Yang, Ren-Min, Guo, Wen-Wen, Zheng, Jing-Biao
Catena 2019 v.173 pp. 465-470
Spartina alterniflora, biogeochemical cycles, coasts, ecological invasion, models, prediction, soil organic carbon, soil pH, soil salinity, structural equation modeling, time series analysis, topsoil, vegetation cover, wetlands, China
Globally, biological invasions have significantly altered soil functions in coastal wetlands such as nutrient cycling and carbon restoration.
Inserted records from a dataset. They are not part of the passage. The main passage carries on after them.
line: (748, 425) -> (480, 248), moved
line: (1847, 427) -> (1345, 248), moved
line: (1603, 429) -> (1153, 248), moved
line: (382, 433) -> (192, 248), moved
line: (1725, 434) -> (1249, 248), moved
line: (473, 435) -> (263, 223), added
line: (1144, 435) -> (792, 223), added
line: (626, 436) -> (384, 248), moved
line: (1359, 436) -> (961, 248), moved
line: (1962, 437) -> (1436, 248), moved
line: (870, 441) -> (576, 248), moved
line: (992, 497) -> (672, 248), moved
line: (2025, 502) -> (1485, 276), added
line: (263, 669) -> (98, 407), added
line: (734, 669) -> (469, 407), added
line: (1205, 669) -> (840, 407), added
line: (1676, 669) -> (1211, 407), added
Although these changes have been explored, the quantitative prediction of soil properties that respond to species invasions have not well been studied. To facilitate development of an invasion-specific soil predictive model, we used time series Sentinel-1 data to represent the invasion process regarding species establishment stages and structural equation modeling (SEM) to quantify the interacting relationships within the soil-vegetation system that was assumed to be useful in explaining the spatial variability of soils. By applying the SEM model with time series Sentinel-1 data as covariates, we predicted topsoil properties in the east-central China coast that is impacted by Spartina alterniflora Loisel. An accuracy assessment based on leave-one-out cross-validation showed the efficacy of the proposed model to predict soil properties, with a ratio of performance to deviation (RPD) of 1.47 for soil salinity, 0.99 for soil pH, and 1 for soil organic carbon (SOC). In the SEM, the plant invasion presented a direct influence on soil salinity that influenced soil pH, whereas SOC was influenced by soil pH, but its effects on soil pH and SOC were not important. These results highlight that the interacting relationships between the plant invasion and the soil system can be modeled. It also highlights the potential utility of time series Sentinel-1 data in capturing the invasion process, providing evidence that Sentinel-1 data might be useful in estimating soil properties in areas with dense natural vegetation cover.